Foto: Steg in den Greifswalder Bodden (Quelle: Marco Barnebeck, Pixelio)

Der Greifswalder Bodden

Die Steilküste

Der Greifswalder Bodden ist ein Randgewässer der südlichen Ostsee mit einer Fläche von 514 km².

Die Wasserfläche ist umgeben von der Insel Rügen im Norden, dem Festland im Westen und Süden und der Öffnung zur Ostsee mit den kleinen Inseln Ruden und Greifswalder Oie im Osten. Südöstlich liegt die Insel Usedom.

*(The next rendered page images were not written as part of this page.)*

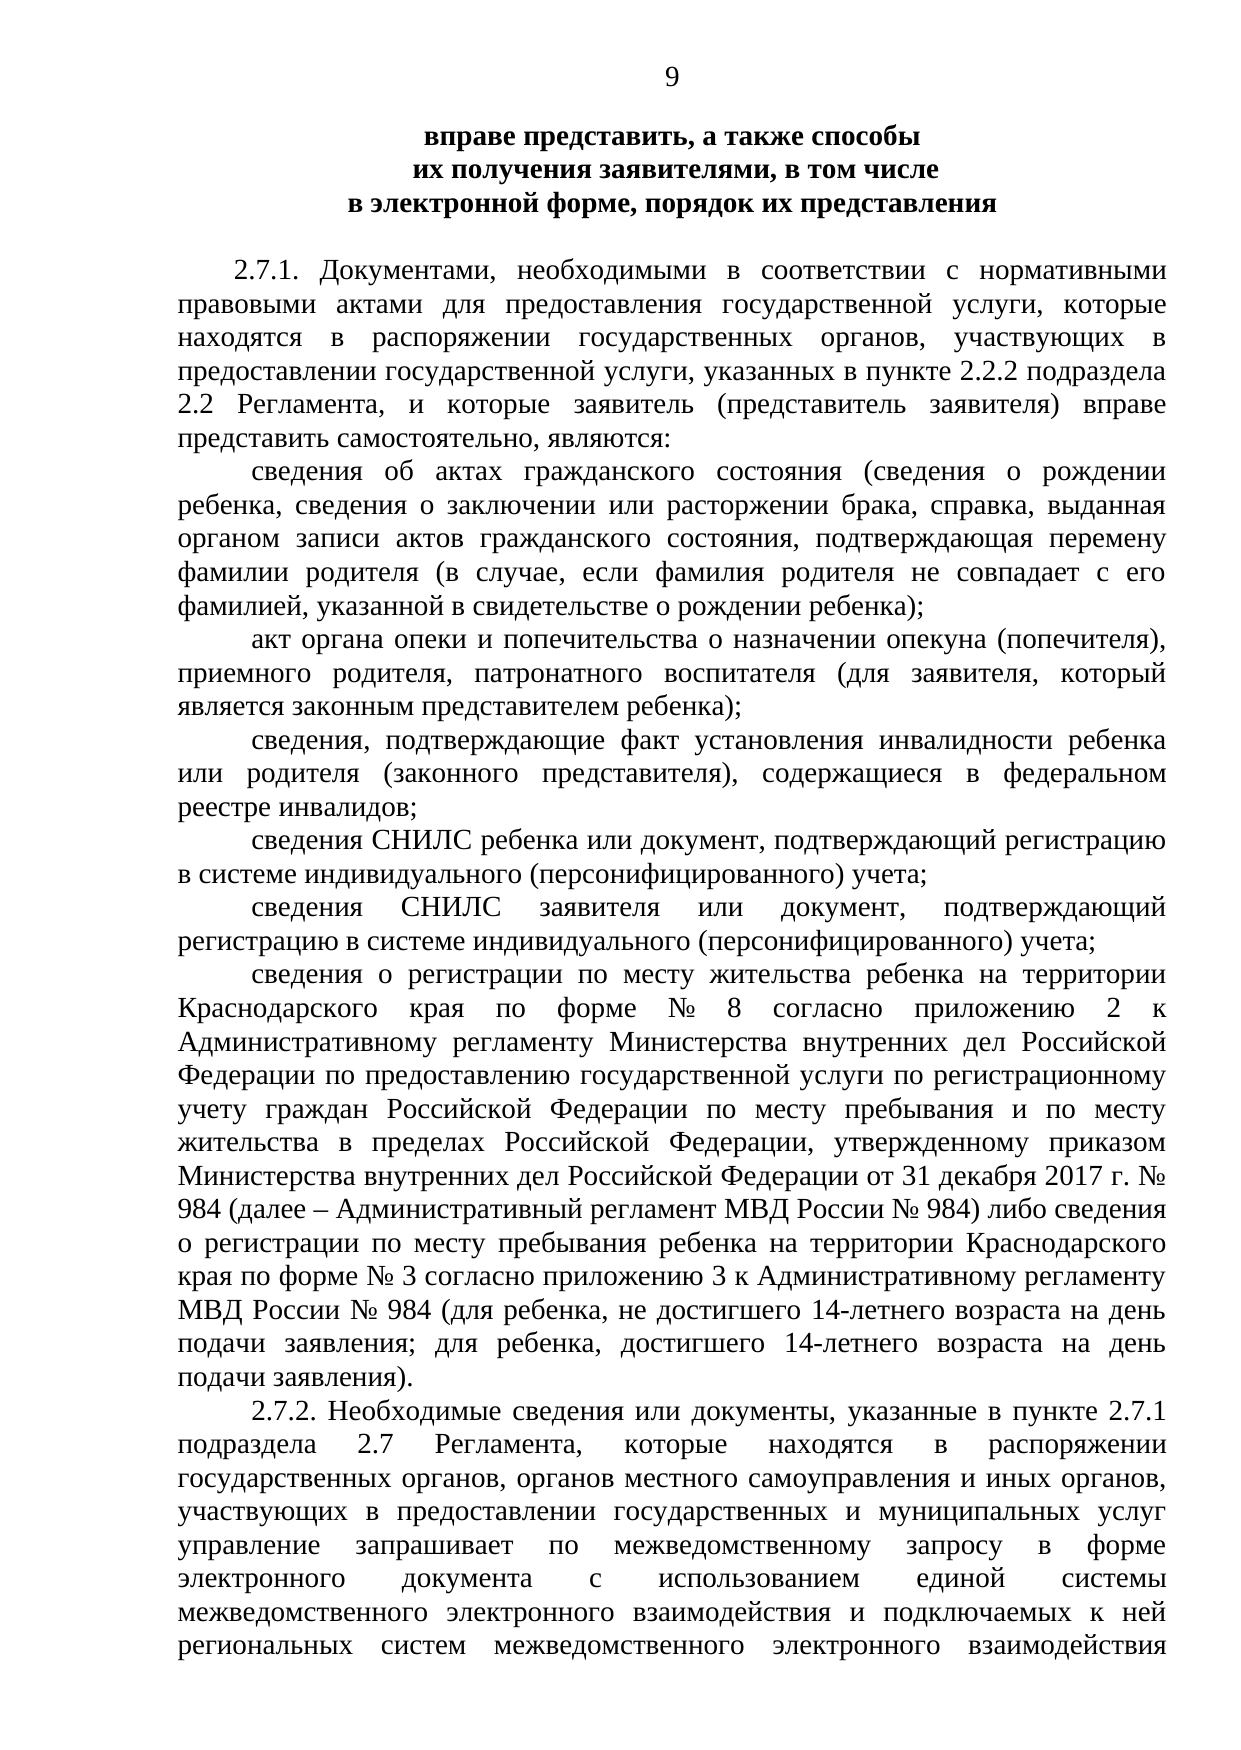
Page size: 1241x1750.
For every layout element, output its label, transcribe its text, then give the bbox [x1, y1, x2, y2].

text их получения заявителями, в том числе [177, 152, 1167, 185]
text сведения СНИЛС заявителя или документ, подтверждающий регистрацию в системе индивидуального (персонифицированного) учета; [177, 889, 1167, 957]
text сведения СНИЛС ребенка или документ, подтверждающий регистрацию в системе индивидуального (персонифицированного) учета; [177, 822, 1167, 889]
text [177, 1393, 1167, 1661]
text 2.7.1. Документами, необходимыми в соответствии с нормативными правовыми актами для предоставления государственной услуги, которые находятся в распоряжении государственных органов, участвующих в предоставлении государственной услуги, указанных в пункте 2.2.2 подраздела 2.2 Регламента, и которые заявитель (представитель заявителя) вправе представить самостоятельно, являются: [177, 252, 1167, 453]
text в электронной форме, порядок их представления [177, 185, 1167, 219]
text акт органа опеки и попечительства о назначении опекуна (попечителя), приемного родителя, патронатного воспитателя (для заявителя, который является законным представителем ребенка); [177, 621, 1167, 722]
text вправе представить, а также способы [177, 118, 1167, 152]
text сведения об актах гражданского состояния (сведения о рождении ребенка, сведения о заключении или расторжении брака, справка, выданная органом записи актов гражданского состояния, подтверждающая перемену фамилии родителя (в случае, если фамилия родителя не совпадает с его фамилией, указанной в свидетельстве о рождении ребенка); [177, 453, 1167, 621]
text сведения, подтверждающие факт установления инвалидности ребенка или родителя (законного представителя), содержащиеся в федеральном реестре инвалидов; [177, 722, 1167, 822]
text сведения о регистрации по месту жительства ребенка на территории Краснодарского края по форме № 8 согласно приложению 2 к Административному регламенту Министерства внутренних дел Российской Федерации по предоставлению государственной услуги по регистрационному учету граждан Российской Федерации по месту пребывания и по месту жительства в пределах Российской Федерации, утвержденному приказом Министерства внутренних дел Российской Федерации от 31 декабря 2017 г. № 984 (далее – Административный регламент МВД России № 984) либо сведения о регистрации по месту пребывания ребенка на территории Краснодарского края по форме № 3 согласно приложению 3 к Административному регламенту МВД России № 984 (для ребенка, не достигшего 14-летнего возраста на день подачи заявления; для ребенка, достигшего 14-летнего возраста на день подачи заявления). [177, 957, 1167, 1393]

Im Westen des Greifswalder Boddens bildet der Strelasund eine weitere Verbindung zur Ostsee. Der Norden des Boddens wird auch Rügischer Bodden genannt. Die Küstenlinie des Greifswalder Boddens ist stark gegliedert. Die Halbinseln Zudar, Struck und Teile der Halbinsel Mönchgut reichen weit in das Gewässer hinein. Diese teilen den Bodden wiederum in Buchten, die zum Teil tief eingeschnitten sind (im Norden der Having mit dem Selliner See und die Hagensche Wiek, im Westen die Schoritzer Wiek und im Süden die Dänische Wiek). Zu den Inseln im Osten des Boddens kommen die Inseln Vilm, Riems, Koos und die ehemalige Insel Stubber hinzu.

Die durchschnittliche Wassertiefe beträgt 5,6 m (max. 13,5 m). Das Wasser des Greifswalder Boddens setzt sich aus Süßwasser des mündenden Flusses Ryck, dem schwach salzigen Wasser des Peenestroms und dem salzhaltigen Wasser der Ostsee zusammen und wird als Brackwasser bezeichnet.

Zu DDR-Zeiten war der Bodden im Gegensatz zur restlichen Ostsee zugängliches Wassersportgebiet, da die Ausgänge zur Ostsee wirksam überwacht werden konnten, um Republikfluchten zu verhindern.